• Atterrissage

          Les après.

     

    Atterrissage

     
       

        Le rideau est retombé, lourdement, s’affaissant sur le sol. Et la réalité commence à me rejoindre petit à petit. Hier, les obsèques. Je m’étais dit, ayant jusqu’à présent fait en quelque sorte le déni de cette réalité, n’ayant pas vu Sylvie dans un sale état, et je ne pourrai jamais me la représenter mal, diminuée, autrement qu’en imagination, donc sans support d’affect négatif, hier donc, pendant que nous applaudissions son départ vers d’autres spectacles, plus célestes, je me disais que j’allais réaliser, que cette personne que nous avions connue, n’allait plus être que cendres pailletées de souvenirs vivaces, colorés, déchirés, déchirants. Et puis non, pas tout à fait encore.

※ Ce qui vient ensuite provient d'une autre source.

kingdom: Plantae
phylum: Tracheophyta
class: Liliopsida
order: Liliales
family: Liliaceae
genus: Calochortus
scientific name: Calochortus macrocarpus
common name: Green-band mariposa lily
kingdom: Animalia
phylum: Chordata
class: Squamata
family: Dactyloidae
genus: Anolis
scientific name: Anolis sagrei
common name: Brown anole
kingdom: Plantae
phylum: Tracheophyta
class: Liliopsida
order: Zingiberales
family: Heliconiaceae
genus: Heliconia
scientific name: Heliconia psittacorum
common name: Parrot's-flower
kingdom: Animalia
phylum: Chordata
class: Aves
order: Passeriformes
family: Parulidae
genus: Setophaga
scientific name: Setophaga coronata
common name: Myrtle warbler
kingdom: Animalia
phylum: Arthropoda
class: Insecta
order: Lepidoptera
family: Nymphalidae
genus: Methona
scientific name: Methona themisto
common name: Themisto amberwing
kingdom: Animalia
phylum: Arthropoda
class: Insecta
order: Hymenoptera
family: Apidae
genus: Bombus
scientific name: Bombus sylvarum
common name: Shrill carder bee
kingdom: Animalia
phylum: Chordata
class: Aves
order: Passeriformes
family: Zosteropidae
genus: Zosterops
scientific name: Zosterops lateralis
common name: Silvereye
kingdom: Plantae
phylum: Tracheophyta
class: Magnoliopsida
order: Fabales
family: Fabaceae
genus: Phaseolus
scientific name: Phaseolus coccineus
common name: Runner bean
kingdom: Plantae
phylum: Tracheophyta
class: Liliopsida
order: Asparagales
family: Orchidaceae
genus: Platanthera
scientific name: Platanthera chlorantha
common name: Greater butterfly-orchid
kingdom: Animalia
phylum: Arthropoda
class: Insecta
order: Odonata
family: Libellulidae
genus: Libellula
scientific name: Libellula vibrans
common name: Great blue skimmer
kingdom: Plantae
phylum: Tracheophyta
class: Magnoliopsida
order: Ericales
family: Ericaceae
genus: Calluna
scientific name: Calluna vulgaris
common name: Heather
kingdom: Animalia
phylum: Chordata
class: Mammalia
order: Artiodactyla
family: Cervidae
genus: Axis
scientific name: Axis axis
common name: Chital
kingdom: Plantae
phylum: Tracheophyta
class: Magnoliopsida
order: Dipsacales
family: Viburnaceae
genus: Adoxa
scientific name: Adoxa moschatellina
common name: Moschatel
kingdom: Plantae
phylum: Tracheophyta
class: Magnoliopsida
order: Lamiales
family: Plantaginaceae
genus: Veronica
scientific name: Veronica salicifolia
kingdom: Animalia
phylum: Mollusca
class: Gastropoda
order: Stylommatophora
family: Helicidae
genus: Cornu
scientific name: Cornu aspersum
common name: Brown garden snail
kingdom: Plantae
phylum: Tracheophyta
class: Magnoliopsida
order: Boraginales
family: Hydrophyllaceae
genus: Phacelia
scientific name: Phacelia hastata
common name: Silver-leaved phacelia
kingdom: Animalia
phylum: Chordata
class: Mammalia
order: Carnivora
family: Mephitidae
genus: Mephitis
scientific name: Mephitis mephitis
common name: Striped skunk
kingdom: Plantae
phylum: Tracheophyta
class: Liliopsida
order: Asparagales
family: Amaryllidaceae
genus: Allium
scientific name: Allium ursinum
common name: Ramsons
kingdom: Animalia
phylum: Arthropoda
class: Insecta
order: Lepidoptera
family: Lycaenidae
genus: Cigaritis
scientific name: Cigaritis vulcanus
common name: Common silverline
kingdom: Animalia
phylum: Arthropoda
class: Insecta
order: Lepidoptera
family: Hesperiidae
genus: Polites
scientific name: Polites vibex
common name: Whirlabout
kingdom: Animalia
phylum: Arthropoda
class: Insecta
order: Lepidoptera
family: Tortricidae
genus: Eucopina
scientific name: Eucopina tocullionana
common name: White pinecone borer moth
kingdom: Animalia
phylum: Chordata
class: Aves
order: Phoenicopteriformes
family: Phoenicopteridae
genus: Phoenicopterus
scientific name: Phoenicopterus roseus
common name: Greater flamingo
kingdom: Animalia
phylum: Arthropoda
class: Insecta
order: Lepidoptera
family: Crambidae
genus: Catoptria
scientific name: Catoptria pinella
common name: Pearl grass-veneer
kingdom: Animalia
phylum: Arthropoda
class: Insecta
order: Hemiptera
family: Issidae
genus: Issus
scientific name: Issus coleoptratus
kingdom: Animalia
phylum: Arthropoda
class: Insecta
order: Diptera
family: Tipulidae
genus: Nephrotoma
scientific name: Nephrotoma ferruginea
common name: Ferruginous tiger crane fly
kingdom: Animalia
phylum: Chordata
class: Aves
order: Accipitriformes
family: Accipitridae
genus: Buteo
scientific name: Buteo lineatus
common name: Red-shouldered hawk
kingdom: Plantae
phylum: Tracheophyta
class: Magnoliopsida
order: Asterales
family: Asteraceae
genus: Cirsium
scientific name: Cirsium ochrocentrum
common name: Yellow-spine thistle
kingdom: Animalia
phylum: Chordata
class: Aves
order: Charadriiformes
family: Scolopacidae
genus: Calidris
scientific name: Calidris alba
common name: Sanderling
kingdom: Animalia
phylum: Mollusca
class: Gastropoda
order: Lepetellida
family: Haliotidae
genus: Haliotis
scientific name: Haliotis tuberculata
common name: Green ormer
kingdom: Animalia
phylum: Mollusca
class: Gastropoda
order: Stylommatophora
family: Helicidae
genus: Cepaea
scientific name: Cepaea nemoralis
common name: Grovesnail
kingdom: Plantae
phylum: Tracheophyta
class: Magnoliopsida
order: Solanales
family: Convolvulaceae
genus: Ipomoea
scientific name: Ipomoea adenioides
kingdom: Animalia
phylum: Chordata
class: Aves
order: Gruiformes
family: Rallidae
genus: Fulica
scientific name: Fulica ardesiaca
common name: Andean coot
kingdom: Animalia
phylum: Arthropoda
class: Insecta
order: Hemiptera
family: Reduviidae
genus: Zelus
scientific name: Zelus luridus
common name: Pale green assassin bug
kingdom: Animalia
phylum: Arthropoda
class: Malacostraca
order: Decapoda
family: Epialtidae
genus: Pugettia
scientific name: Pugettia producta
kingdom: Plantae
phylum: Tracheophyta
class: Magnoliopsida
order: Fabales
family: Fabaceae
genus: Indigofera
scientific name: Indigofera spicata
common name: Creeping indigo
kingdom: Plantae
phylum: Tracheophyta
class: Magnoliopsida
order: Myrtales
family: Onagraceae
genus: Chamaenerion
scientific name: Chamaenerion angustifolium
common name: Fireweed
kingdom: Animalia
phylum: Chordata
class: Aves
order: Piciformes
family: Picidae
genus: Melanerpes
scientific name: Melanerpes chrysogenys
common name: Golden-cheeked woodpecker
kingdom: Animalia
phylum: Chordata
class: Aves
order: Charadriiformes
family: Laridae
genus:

Le corps physique, caché, environné de lys et de post-it d’amour s’est soustrait à nos yeux pendant que notre cœur le retenait encore, et nous, nous sommes sortis, à nouveau dans la vie. Il y avait eu beaucoup de recueillement, de pleurs silencieux en partage, de mots, sans pathos, pleins de poésie, d’amour et de philosophie de son fils ; de mots graves, follement amoureux de cri fervent de son compagnon ; de silence de citadelle verrouillée de sa fille, retrait, protection, mystère. Une douleur assise mais pas encore digérée, comment le serait-elle, d’eux qui avaient vécu ces instants-là dans sa chair et dans la leur. On est restés un peu ensemble, certains, en attendant un verre partagé et une présence en commun avec la famille, un peu plus tard. On est restés un peu ensemble comme on le fait pour se réchauffer dans les grands froids, et d’ailleurs il pleuvait froid, comment aurait-il pu en être autrement. On a peut-être parlé de choses et d’autres, on a pris le métro entre deux mondes, secouant quelques instants nos pensées tristes, comme on secoue un vêtement de l’eau trop lourde qui le rend pesant.            
         Mais tout nous rattrape toujours. Moi, c’était ce matin, déjà, en regardant le diaporama passé hier pendant la cérémonie, en revoyant cette boule d’énergie, de mouvement, de mimiques et de rires. Une même phrase me revient sans cesse en tête qu’elle disait, à chaque spectacle : "Merci de votre confiance". Je n’ai jamais compris pourquoi elle disait ça, à nous, alors que ç’aurait dû être le contraire, et nous qui … D’ailleurs, je n’ai rien pu, su écrire d’autre que cela, hier, pour elle, sur le petit papier qui alors l’a accompagnée au milieu d’un bouquet d’autres : merci !

     

    Atterrissage

     

        Sylvie, je t'offre cette chanson-là, cette mélodie-là, puisque j'ai cru comprendre que tu allais à jamais te promener dans sa forêt. Que l'éternité te soit douce.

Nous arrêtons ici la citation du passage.